PROBLEM: Using the listing below, output only the lines from the one that contains "right eye: (1255, 164)" through the one that contains "left back paw: (255, 583)", inclusive, exactly as given and without images.

SUPPLIED MATERIAL:
*** Block opens ***

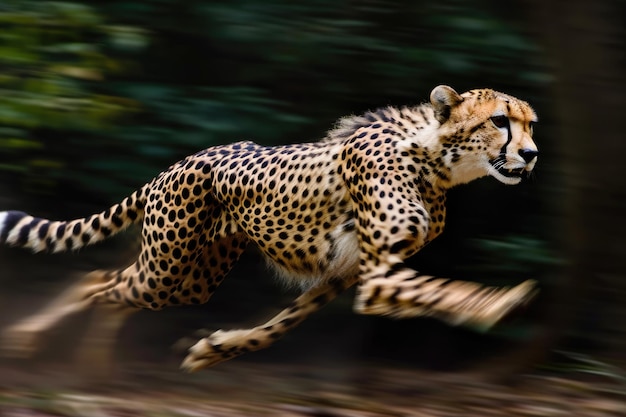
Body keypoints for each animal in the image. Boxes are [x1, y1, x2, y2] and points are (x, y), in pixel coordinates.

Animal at [1, 85, 536, 370]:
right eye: (499, 121)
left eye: (530, 124)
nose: (531, 154)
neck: (434, 159)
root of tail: (181, 162)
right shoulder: (378, 274)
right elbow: (443, 290)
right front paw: (497, 305)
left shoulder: (347, 272)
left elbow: (280, 326)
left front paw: (214, 350)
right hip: (165, 270)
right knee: (98, 282)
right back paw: (39, 341)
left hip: (193, 280)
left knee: (108, 285)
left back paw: (86, 359)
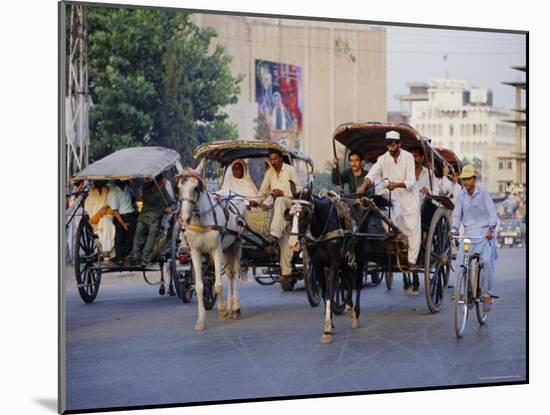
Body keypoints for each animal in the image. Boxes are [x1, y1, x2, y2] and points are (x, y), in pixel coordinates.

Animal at [178, 169, 247, 332]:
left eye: (196, 188)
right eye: (178, 188)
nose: (184, 218)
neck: (202, 220)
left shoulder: (216, 250)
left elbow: (218, 285)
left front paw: (222, 311)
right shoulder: (195, 252)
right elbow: (199, 286)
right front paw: (200, 321)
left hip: (237, 244)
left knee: (236, 272)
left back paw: (235, 307)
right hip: (226, 248)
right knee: (229, 274)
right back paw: (230, 306)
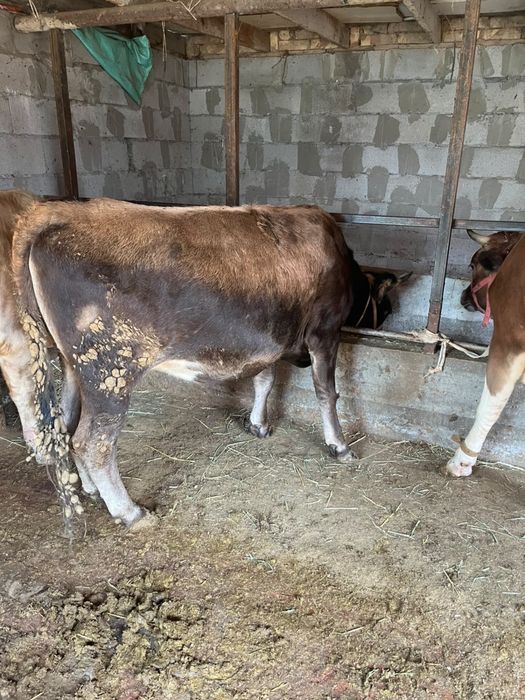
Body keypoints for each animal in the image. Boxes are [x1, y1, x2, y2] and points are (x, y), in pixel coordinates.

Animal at [12, 198, 407, 527]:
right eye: (387, 306)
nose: (386, 323)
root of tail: (57, 213)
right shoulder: (324, 332)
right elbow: (327, 392)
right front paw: (339, 445)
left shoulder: (269, 339)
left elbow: (264, 380)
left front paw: (258, 424)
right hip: (110, 369)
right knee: (93, 442)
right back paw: (129, 511)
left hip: (73, 364)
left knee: (67, 426)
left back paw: (93, 490)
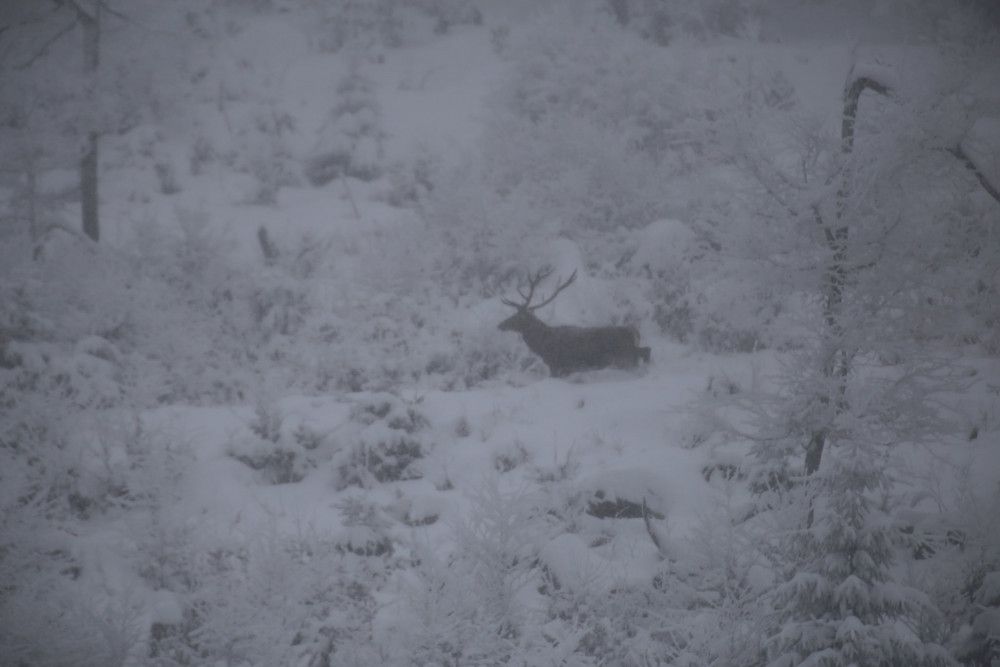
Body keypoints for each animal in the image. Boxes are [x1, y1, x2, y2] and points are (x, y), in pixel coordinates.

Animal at [498, 268, 652, 380]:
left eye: (518, 316)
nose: (500, 325)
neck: (542, 345)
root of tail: (634, 331)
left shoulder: (558, 366)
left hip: (624, 356)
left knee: (645, 351)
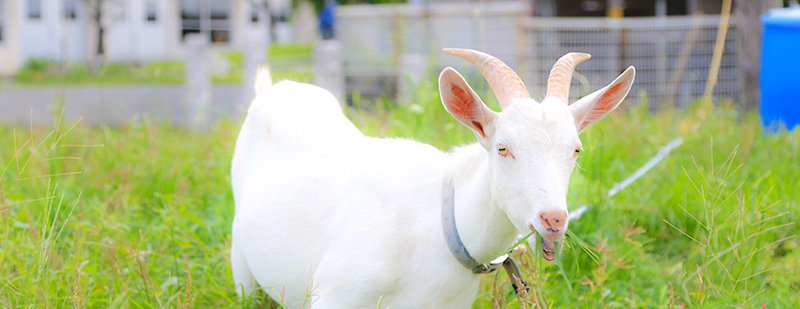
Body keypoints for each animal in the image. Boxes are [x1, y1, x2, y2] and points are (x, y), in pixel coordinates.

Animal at [231, 48, 636, 306]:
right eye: (503, 148)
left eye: (575, 150)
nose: (552, 218)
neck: (442, 228)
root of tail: (279, 87)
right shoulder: (335, 295)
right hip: (241, 262)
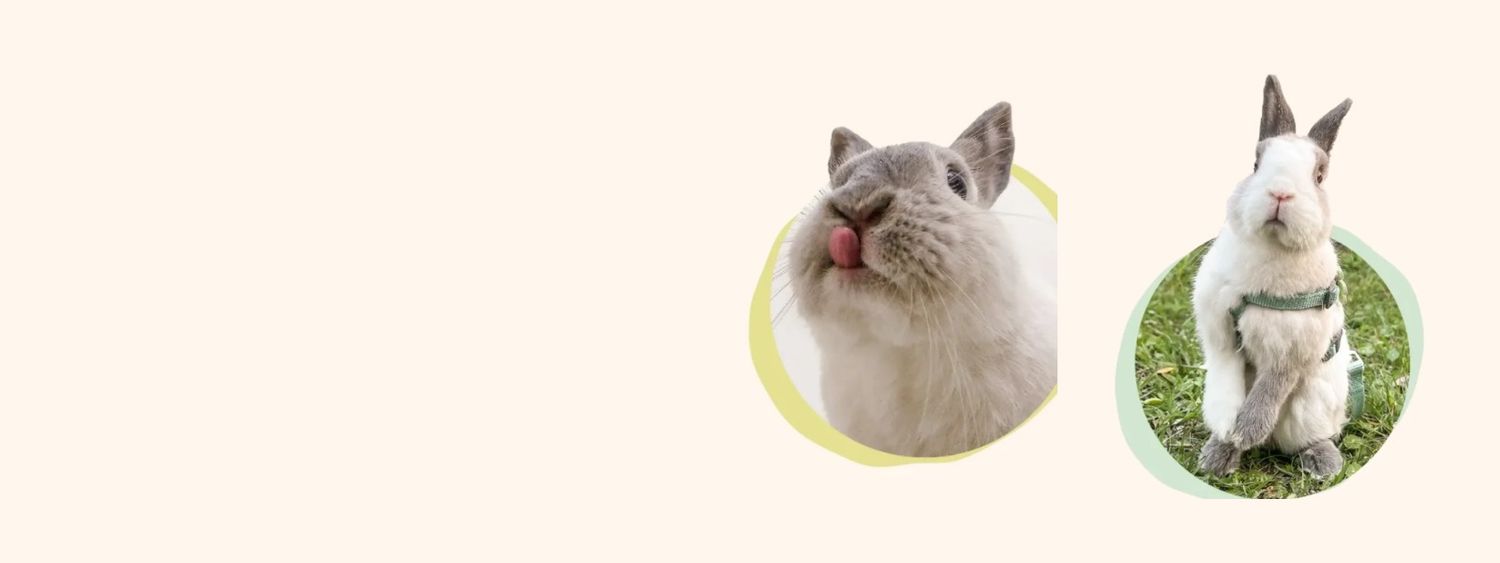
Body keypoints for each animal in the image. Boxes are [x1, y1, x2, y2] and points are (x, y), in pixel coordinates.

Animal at [1193, 75, 1354, 478]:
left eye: (1319, 176)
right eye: (1255, 164)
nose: (1280, 193)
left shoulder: (1295, 348)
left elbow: (1273, 385)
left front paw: (1247, 431)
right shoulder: (1219, 327)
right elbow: (1227, 375)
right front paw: (1230, 431)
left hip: (1312, 407)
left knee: (1308, 437)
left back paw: (1322, 462)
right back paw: (1218, 457)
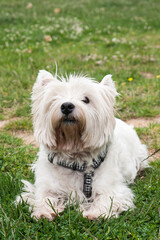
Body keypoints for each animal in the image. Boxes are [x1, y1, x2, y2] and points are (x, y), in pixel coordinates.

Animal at [16, 70, 149, 220]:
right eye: (55, 98)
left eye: (86, 99)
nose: (66, 106)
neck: (74, 155)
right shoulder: (46, 185)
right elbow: (43, 197)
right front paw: (44, 212)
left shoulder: (111, 188)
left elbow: (107, 199)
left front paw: (95, 213)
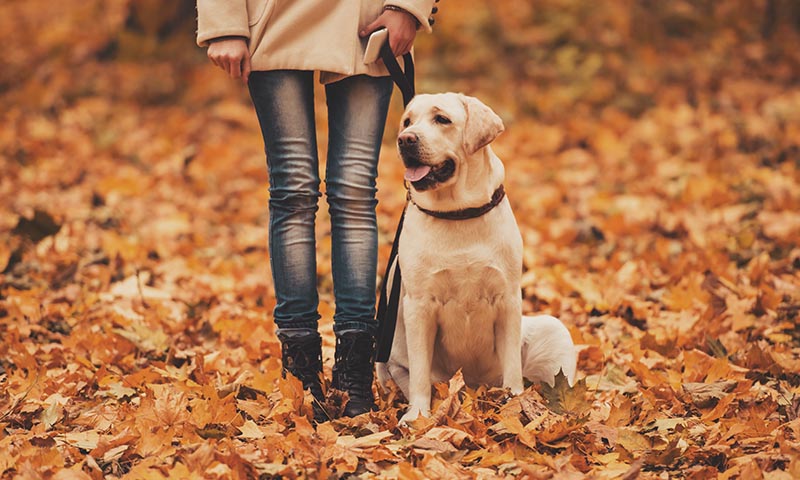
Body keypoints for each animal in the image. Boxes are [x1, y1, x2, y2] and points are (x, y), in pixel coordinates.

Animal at [378, 92, 580, 422]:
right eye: (408, 121)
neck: (457, 213)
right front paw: (417, 416)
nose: (405, 139)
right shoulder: (418, 306)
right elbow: (419, 373)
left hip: (553, 331)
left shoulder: (508, 299)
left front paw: (516, 403)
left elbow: (512, 367)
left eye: (442, 119)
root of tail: (474, 388)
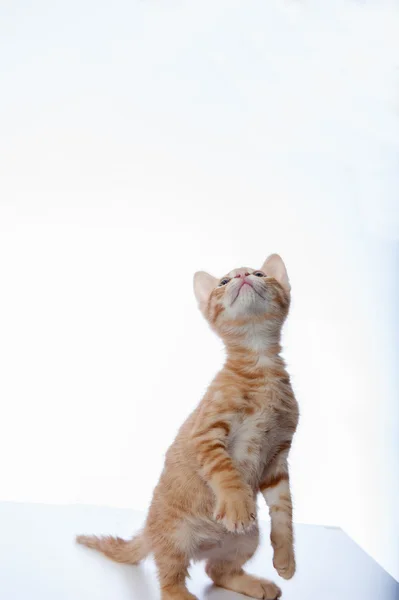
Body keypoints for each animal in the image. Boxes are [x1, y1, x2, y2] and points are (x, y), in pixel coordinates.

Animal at [76, 254, 298, 600]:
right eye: (224, 282)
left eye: (260, 274)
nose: (242, 276)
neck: (259, 363)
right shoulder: (205, 434)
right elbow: (225, 471)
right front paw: (237, 505)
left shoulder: (278, 456)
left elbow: (284, 510)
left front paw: (286, 557)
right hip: (177, 537)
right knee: (170, 575)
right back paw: (181, 593)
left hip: (247, 539)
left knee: (216, 571)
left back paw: (255, 583)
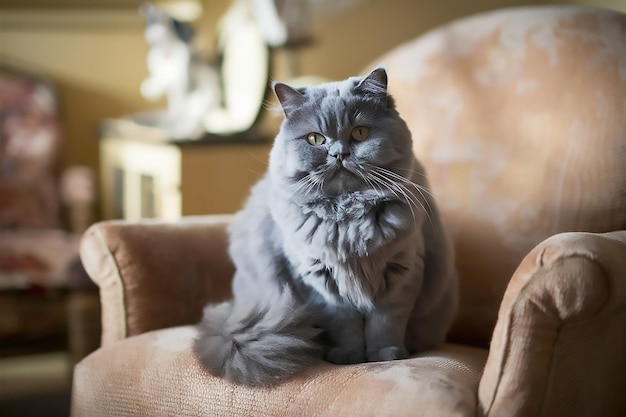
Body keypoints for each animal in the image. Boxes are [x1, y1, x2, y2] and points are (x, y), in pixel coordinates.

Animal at [193, 67, 456, 386]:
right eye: (315, 139)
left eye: (359, 133)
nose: (339, 154)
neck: (349, 219)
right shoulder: (319, 283)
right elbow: (344, 324)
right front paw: (347, 355)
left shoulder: (402, 273)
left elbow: (386, 323)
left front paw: (386, 354)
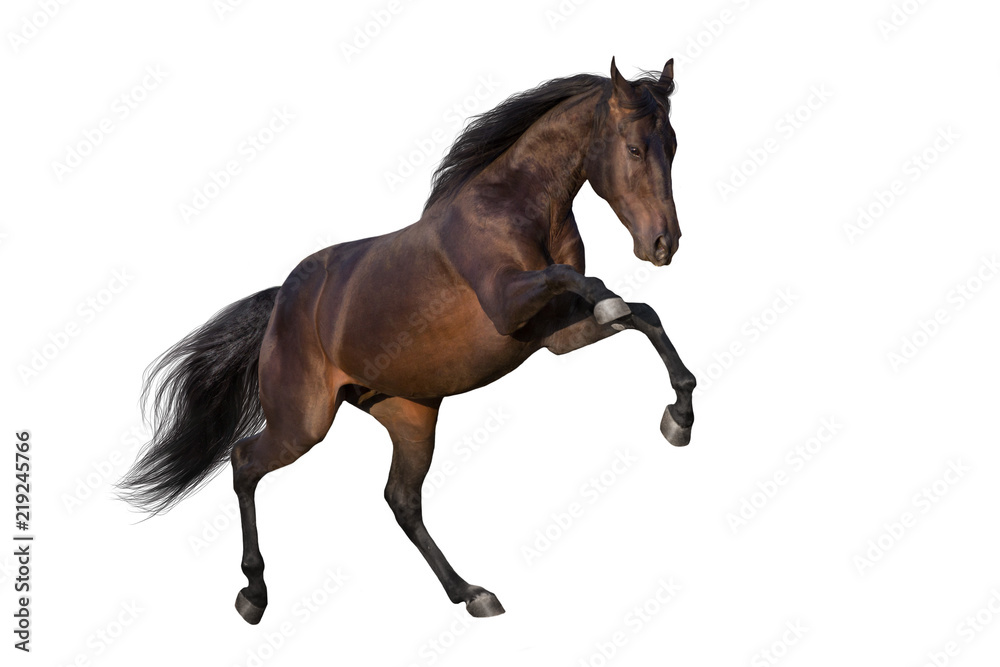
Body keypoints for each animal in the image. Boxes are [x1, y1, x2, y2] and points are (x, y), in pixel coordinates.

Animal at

*** Block closes ***

RESPONSE TO THE EXERCISE:
right eye: (1255, 164)
nose: (1280, 193)
left shoulder: (1295, 348)
left elbow: (1273, 385)
left front paw: (1247, 431)
right shoulder: (1219, 327)
right elbow: (1227, 375)
right front paw: (1230, 431)
left hip: (1312, 407)
left knee: (1308, 437)
left back paw: (1322, 462)
right back paw: (1218, 457)
Body keypoints for each animal in the image. Boxes are [x1, y1, x2, y2] and points are (x, y), in pixel coordinates.

Animal at [16, 70, 149, 220]:
right eye: (55, 98)
left eye: (86, 99)
nose: (66, 106)
neck: (74, 155)
right shoulder: (46, 185)
right elbow: (43, 197)
right front paw: (44, 212)
left shoulder: (111, 188)
left elbow: (107, 199)
left front paw: (95, 213)
Body keypoints for each animal in the image. Boxes are [x1, y1, x2, y2] and points are (x, y), in pixel coordinates.

Animal at [378, 92, 580, 422]:
right eye: (408, 121)
neck: (457, 213)
right front paw: (417, 416)
nose: (405, 139)
right shoulder: (418, 306)
right elbow: (419, 373)
left hip: (553, 331)
left shoulder: (508, 299)
left front paw: (516, 403)
left elbow: (512, 367)
left eye: (442, 119)
root of tail: (474, 388)
Body keypoints for each animal in the image. Boxes are [x1, y1, x2, y2] and points are (x, y), in pixel coordinates.

Animal at [76, 254, 298, 600]:
right eye: (224, 282)
left eye: (260, 274)
nose: (242, 276)
neck: (259, 363)
right shoulder: (205, 434)
right elbow: (225, 471)
right front paw: (237, 505)
left shoulder: (278, 456)
left elbow: (284, 510)
left front paw: (286, 557)
right hip: (177, 537)
right knee: (170, 575)
right back paw: (181, 593)
left hip: (247, 539)
left knee: (216, 571)
left back paw: (255, 583)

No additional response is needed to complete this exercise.